▶ [DESCRIPTION DE LA TÂCHE] Transcrivez, s'il vous plaît, le passage de l'entretien sur la démocratie au Sahel qui va de « Saturnin Ndong: En » jusqu'à « des pouvoirs militaires. » inclus.

Bénin Intelligent: Quelle est votre analyse de l’état de la démocratie dans les pays sahéliens tels que le Mali, le Burkina Faso et le Niger ?

Saturnin Ndong: En parlant des trois pays cités, il importe de relever d’abord ce qui caractérise leur dénominateur commun : les coups d’État. En effet, des indépendances à aujourd’hui ces trois États sont essentiellement marqués par une multiplication de putschs : quatre au Mali, cinq au Niger et sept au Burkina Faso. Certains d’entre ces coups de force perpétrés par les armées peuvent certes se traduire par une liesse populaire, un soutien des peuples, voire une légitimation des pouvoirs militaires.

Cependant, ils restent de véritables taches démocratiques. Dans les faits, le coup d’État ne s’accommode pas avec la démocratie. Il ne constitue en rien l’expression librement manifestée par les peuples pour désigner celui qu’ils entendent confier leur destinée pour une durée limitée de la vie politique du pays. Concrètement, la démocratie dans ces trois pays reste un vain mot. Elle est à la fois fragile, mal appropriée, voire difficile à établir et à consolider.

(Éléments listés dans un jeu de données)
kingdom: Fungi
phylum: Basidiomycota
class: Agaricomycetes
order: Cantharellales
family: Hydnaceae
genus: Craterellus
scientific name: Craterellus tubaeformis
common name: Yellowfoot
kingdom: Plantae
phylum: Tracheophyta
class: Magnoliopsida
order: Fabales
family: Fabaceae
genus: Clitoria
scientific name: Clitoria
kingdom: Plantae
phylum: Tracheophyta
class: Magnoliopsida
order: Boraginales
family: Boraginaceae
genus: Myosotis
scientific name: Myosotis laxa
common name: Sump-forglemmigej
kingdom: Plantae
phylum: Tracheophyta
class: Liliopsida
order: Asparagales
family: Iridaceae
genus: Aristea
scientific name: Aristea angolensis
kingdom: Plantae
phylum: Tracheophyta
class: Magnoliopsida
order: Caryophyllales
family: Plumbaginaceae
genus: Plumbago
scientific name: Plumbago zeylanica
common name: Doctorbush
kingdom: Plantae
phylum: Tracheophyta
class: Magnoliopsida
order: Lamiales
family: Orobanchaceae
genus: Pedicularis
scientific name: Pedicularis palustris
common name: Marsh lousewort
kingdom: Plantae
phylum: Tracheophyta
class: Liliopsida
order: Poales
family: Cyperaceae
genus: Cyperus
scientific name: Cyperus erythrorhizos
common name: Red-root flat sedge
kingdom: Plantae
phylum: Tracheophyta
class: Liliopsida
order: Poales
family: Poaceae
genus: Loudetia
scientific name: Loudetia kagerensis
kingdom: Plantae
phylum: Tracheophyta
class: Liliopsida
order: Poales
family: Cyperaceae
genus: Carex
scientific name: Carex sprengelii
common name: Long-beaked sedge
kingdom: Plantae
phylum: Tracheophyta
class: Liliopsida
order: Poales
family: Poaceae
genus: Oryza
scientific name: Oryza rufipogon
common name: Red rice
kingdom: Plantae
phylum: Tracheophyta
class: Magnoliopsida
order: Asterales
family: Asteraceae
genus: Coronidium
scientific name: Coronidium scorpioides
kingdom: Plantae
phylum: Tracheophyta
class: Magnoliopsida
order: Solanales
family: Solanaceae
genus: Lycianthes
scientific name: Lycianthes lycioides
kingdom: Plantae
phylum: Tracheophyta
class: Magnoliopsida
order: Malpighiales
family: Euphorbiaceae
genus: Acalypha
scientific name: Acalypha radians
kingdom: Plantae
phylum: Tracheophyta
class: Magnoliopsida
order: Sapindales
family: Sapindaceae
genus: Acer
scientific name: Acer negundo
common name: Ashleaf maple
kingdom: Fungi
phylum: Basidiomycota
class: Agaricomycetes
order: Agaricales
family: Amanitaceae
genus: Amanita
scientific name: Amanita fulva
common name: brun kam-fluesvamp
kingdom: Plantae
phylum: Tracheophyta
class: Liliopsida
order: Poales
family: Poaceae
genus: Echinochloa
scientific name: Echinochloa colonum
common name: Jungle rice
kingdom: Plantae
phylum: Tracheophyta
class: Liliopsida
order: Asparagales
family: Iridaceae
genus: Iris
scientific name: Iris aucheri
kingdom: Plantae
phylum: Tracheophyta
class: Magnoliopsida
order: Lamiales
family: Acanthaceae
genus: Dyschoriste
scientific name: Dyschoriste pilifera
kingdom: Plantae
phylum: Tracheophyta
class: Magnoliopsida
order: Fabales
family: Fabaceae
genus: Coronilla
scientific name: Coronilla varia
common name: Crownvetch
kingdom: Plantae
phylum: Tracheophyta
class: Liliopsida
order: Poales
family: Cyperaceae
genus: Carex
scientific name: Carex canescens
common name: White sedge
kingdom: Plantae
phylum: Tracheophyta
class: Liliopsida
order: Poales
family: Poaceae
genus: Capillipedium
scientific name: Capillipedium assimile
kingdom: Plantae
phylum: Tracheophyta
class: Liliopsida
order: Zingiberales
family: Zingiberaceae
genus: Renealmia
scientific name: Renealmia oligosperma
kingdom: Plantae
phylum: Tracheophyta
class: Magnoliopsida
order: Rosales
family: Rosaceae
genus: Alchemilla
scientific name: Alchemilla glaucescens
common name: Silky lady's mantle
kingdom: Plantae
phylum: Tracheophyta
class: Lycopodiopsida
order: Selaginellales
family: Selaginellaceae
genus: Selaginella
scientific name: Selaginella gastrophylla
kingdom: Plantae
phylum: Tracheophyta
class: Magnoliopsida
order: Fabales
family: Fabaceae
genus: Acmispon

▶ [RÉPONSE COMPLÈTE]
Saturnin Ndong: En parlant des trois pays cités, il importe de relever d’abord ce qui caractérise leur dénominateur commun : les coups d’État. En effet, des indépendances à aujourd’hui ces trois États sont essentiellement marqués par une multiplication de putschs : quatre au Mali, cinq au Niger et sept au Burkina Faso. Certains d’entre ces coups de force perpétrés par les armées peuvent certes se traduire par une liesse populaire, un soutien des peuples, voire une légitimation des pouvoirs militaires.